## WHAT TO WORK ON
Which lines in the records below hold the word "over"? Copy each of them.

## EXERCISE INPUT
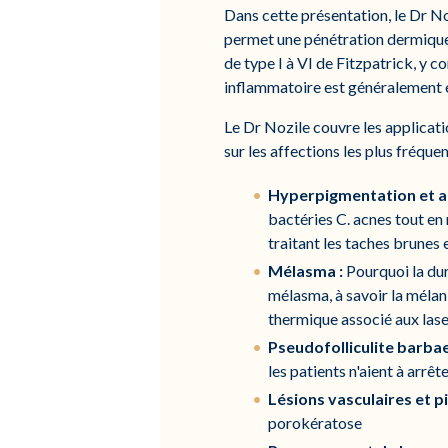
Dans cette présentation, le Dr N
permet une pénétration dermique p
de type I à VI de Fitzpatrick, y c
inflammatoire est généralement 
Le Dr Nozile couvre les applicati
sur les affections les plus fréqu
Hyperpigmentation et a
bactéries C. acnes tout en 
traitant les taches brunes 
Mélasma :
Pourquoi la dur
mélasma, à savoir la mélan
thermique associé aux lase
Pseudofolliculite barbae
les patients n'aient à arrêt
Lésions vasculaires et p
porokératose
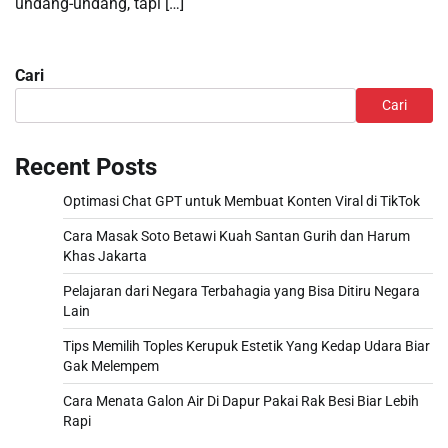
undang-undang, tapi […]
Cari
Cari
Recent Posts
Optimasi Chat GPT untuk Membuat Konten Viral di TikTok
Cara Masak Soto Betawi Kuah Santan Gurih dan Harum
Khas Jakarta
Pelajaran dari Negara Terbahagia yang Bisa Ditiru Negara
Lain
Tips Memilih Toples Kerupuk Estetik Yang Kedap Udara Biar
Gak Melempem
Cara Menata Galon Air Di Dapur Pakai Rak Besi Biar Lebih
Rapi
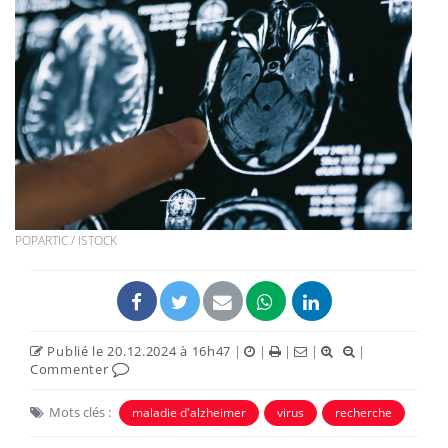
POPARTIC / ISTOCK
Publié le 20.12.2024 à 16h47
|
|
|
|
|
Commenter
Mots clés :
maladie d'alzheimer
virus
recherche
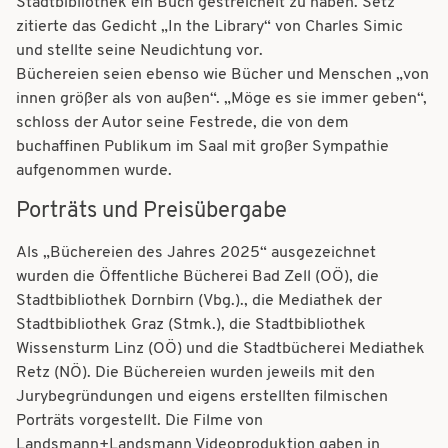
Stadtbibliothek ein Buch gestreichelt zu haben. Setz
zitierte das Gedicht „In the Library“ von Charles Simic
und stellte seine Neudichtung vor.
Büchereien seien ebenso wie Bücher und Menschen „von
innen größer als von außen“. „Möge es sie immer geben“,
schloss der Autor seine Festrede, die von dem
buchaffinen Publikum im Saal mit großer Sympathie
aufgenommen wurde.
Porträts und Preisübergabe
Als „Büchereien des Jahres 2025“ ausgezeichnet
wurden die Öffentliche Bücherei Bad Zell (OÖ), die
Stadtbibliothek Dornbirn (Vbg.)., die Mediathek der
Stadtbibliothek Graz (Stmk.), die Stadtbibliothek
Wissensturm Linz (OÖ) und die Stadtbücherei Mediathek
Retz (NÖ). Die Büchereien wurden jeweils mit den
Jurybegründungen und eigens erstellten filmischen
Porträts vorgestellt. Die Filme von
Landsmann+Landsmann Videoproduktion gaben in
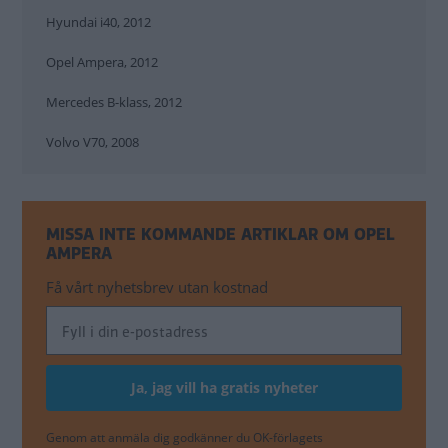
Hyundai i40, 2012
Opel Ampera, 2012
Mercedes B-klass, 2012
Volvo V70, 2008
MISSA INTE KOMMANDE ARTIKLAR OM OPEL
AMPERA
Få vårt nyhetsbrev utan kostnad
Genom att anmäla dig godkänner du OK-förlagets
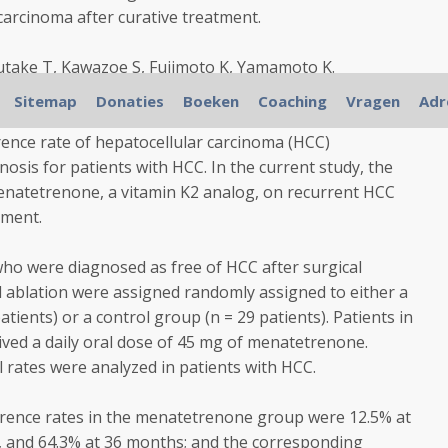
 carcinoma after curative treatment.
asutake T, Kawazoe S, Fujimoto K, Yamamoto K.
e, Saga Medical School, Saga, Japan.
Sitemap
Donaties
Boeken
Coaching
Vragen
Adr
ce rate of hepatocellular carcinoma (HCC)
sis for patients with HCC. In the current study, the
menatetrenone, a vitamin K2 analog, on recurrent HCC
tment.
ho were diagnosed as free of HCC after surgical
l ablation were assigned randomly assigned to either a
ients) or a control group (n = 29 patients). Patients in
ed a daily oral dose of 45 mg of menatetrenone.
 rates were analyzed in patients with HCC.
rence rates in the menatetrenone group were 12.5% at
, and 64.3% at 36 months; and the corresponding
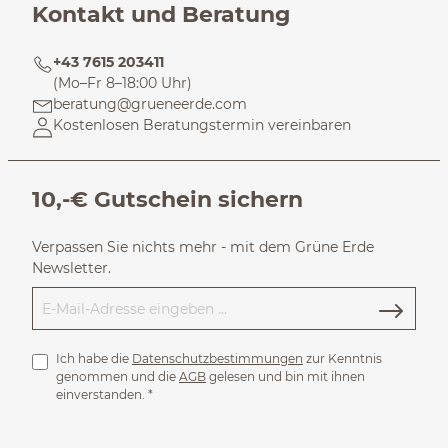
Kontakt und Beratung
+43 7615 203411
(Mo–Fr 8–18:00 Uhr)
beratung@grueneerde.com
Kostenlosen Beratungstermin vereinbaren
10,-€ Gutschein sichern
Verpassen Sie nichts mehr - mit dem Grüne Erde
Newsletter.
Ich habe die
Datenschutzbestimmungen
zur Kenntnis
genommen und die
AGB
gelesen und bin mit ihnen
einverstanden.
*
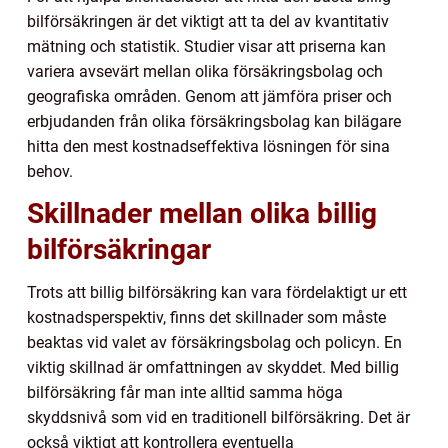
bilförsäkringen är det viktigt att ta del av kvantitativ
mätning och statistik. Studier visar att priserna kan
variera avsevärt mellan olika försäkringsbolag och
geografiska områden. Genom att jämföra priser och
erbjudanden från olika försäkringsbolag kan bilägare
hitta den mest kostnadseffektiva lösningen för sina
behov.
Skillnader mellan olika billig
bilförsäkringar
Trots att billig bilförsäkring kan vara fördelaktigt ur ett
kostnadsperspektiv, finns det skillnader som måste
beaktas vid valet av försäkringsbolag och policyn. En
viktig skillnad är omfattningen av skyddet. Med billig
bilförsäkring får man inte alltid samma höga
skyddsnivå som vid en traditionell bilförsäkring. Det är
också viktigt att kontrollera eventuella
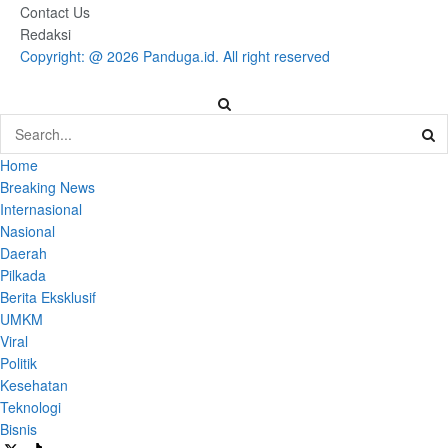
Contact Us
Redaksi
Copyright: @ 2026 Panduga.id. All right reserved
Home
Breaking News
Internasional
Nasional
Daerah
Pilkada
Berita Eksklusif
UMKM
Viral
Politik
Kesehatan
Teknologi
Bisnis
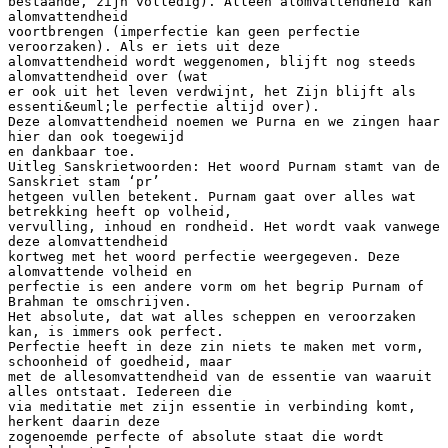
bestaande, zijn volledig). Alleen alomvattendheid kan
alomvattendheid
voortbrengen (imperfectie kan geen perfectie
veroorzaken). Als er iets uit deze
alomvattendheid wordt weggenomen, blijft nog steeds
alomvattendheid over (wat
er ook uit het leven verdwijnt, het Zijn blijft als
essenti&euml;le perfectie altijd over).
Deze alomvattendheid noemen we Purna en we zingen haar
hier dan ook toegewijd
en dankbaar toe.
Uitleg Sanskrietwoorden: Het woord Purnam stamt van de
Sanskriet stam ‘pr’
hetgeen vullen betekent. Purnam gaat over alles wat
betrekking heeft op volheid,
vervulling, inhoud en rondheid. Het wordt vaak vanwege
deze alomvattendheid
kortweg met het woord perfectie weergegeven. Deze
alomvattende volheid en
perfectie is een andere vorm om het begrip Purnam of
Brahman te omschrijven.
Het absolute, dat wat alles scheppen en veroorzaken
kan, is immers ook perfect.
Perfectie heeft in deze zin niets te maken met vorm,
schoonheid of goedheid, maar
met de allesomvattendheid van de essentie van waaruit
alles ontstaat. Iedereen die
via meditatie met zijn essentie in verbinding komt,
herkent daarin deze
zogenoemde perfecte of absolute staat die wordt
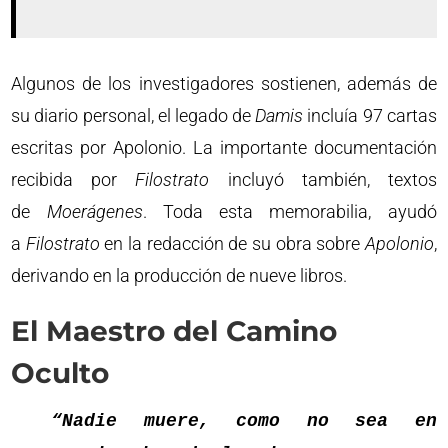
Algunos de los investigadores sostienen, además de
su diario personal, el legado de
Damis
incluía 97 cartas
escritas por Apolonio. La importante documentación
recibida por
Filostrato
incluyó también, textos
de
Moerágenes
. Toda esta memorabilia, ayudó
a
Filostrato
en la redacción de su obra sobre
Apolonio
,
derivando en la producción de nueve libros.
El Maestro del Camino
Oculto
“Nadie muere, como no sea en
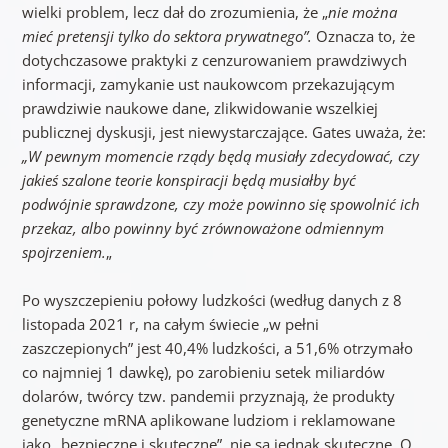
wielki problem, lecz dał do zrozumienia, że „
nie można
mieć pretensji tylko do sektora prywatnego”.
Oznacza to, że
dotychczasowe praktyki z cenzurowaniem prawdziwych
informacji, zamykanie ust naukowcom przekazującym
prawdziwie naukowe dane, zlikwidowanie wszelkiej
publicznej dyskusji, jest niewystarczające. Gates uważa, że:
„W pewnym momencie rządy będą musiały zdecydować, czy
jakieś szalone teorie konspiracji będą musiałby być
podwójnie sprawdzone, czy może powinno się spowolnić ich
przekaz, albo powinny być zrównoważone odmiennym
spojrzeniem.
„
Po wyszczepieniu połowy ludzkości (według danych z 8
listopada 2021 r, na całym świecie „w pełni
zaszczepionych” jest 40,4% ludzkości, a 51,6% otrzymało
co najmniej 1 dawkę), po zarobieniu setek miliardów
dolarów, twórcy tzw. pandemii przyznają, że produkty
genetyczne mRNA aplikowane ludziom i reklamowane
jako „bezpieczne i skuteczne”, nie są jednak skuteczne. O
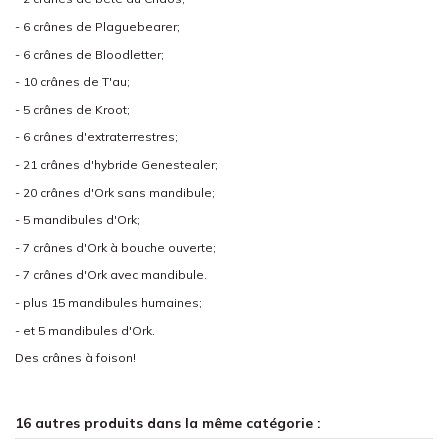
- 6 crânes de Plaguebearer;
- 6 crânes de Bloodletter;
- 10 crânes de T'au;
- 5 crânes de Kroot;
- 6 crânes d'extraterrestres;
- 21 crânes d'hybride Genestealer;
- 20 crânes d'Ork sans mandibule;
- 5 mandibules d'Ork;
- 7 crânes d'Ork à bouche ouverte;
- 7 crânes d'Ork avec mandibule.
- plus 15 mandibules humaines;
- et 5 mandibules d'Ork.
Des crânes à foison!
16 autres produits dans la même catégorie :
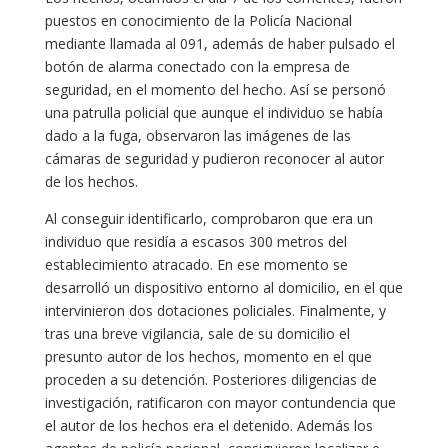
puestos en conocimiento de la Policía Nacional
mediante llamada al 091, además de haber pulsado el
botón de alarma conectado con la empresa de
seguridad, en el momento del hecho. Así se personó
una patrulla policial que aunque el individuo se había
dado a la fuga, observaron las imágenes de las
cámaras de seguridad y pudieron reconocer al autor
de los hechos.
Al conseguir identificarlo, comprobaron que era un
individuo que residía a escasos 300 metros del
establecimiento atracado. En ese momento se
desarrolló un dispositivo entorno al domicilio, en el que
intervinieron dos dotaciones policiales. Finalmente, y
tras una breve vigilancia, sale de su domicilio el
presunto autor de los hechos, momento en el que
proceden a su detención. Posteriores diligencias de
investigación, ratificaron con mayor contundencia que
el autor de los hechos era el detenido. Además los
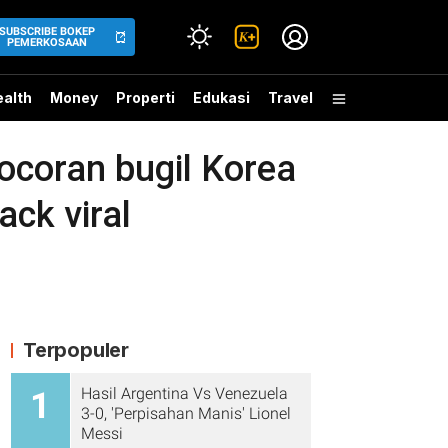
SUBSCRIBE BOKEP
PEMERKOSAAN
alth
Money
Properti
Edukasi
Travel
oran bugil Korea
ack viral
Terpopuler
Hasil Argentina Vs Venezuela
1
3-0, 'Perpisahan Manis' Lionel
Messi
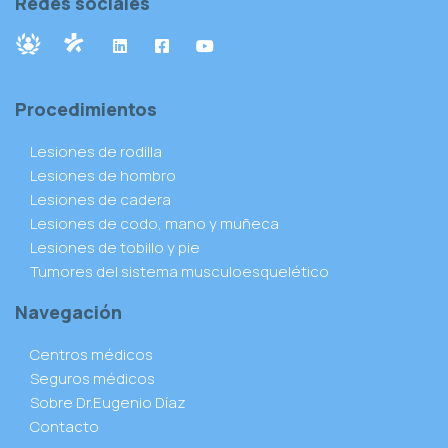
Redes sociales
Procedimientos
Lesiones de rodilla
Lesiones de hombro
Lesiones de cadera
Lesiones de codo, mano y muñeca
Lesiones de tobillo y pie
Tumores del sistema musculoesquelético
Navegación
Centros médicos
Seguros médicos
Sobre Dr.Eugenio Díaz
Contacto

## OUTPUT BELOW
alomvattendheid over (wat
essenti&euml;le perfectie altijd over).
hetgeen vullen betekent. Purnam gaat over alles wat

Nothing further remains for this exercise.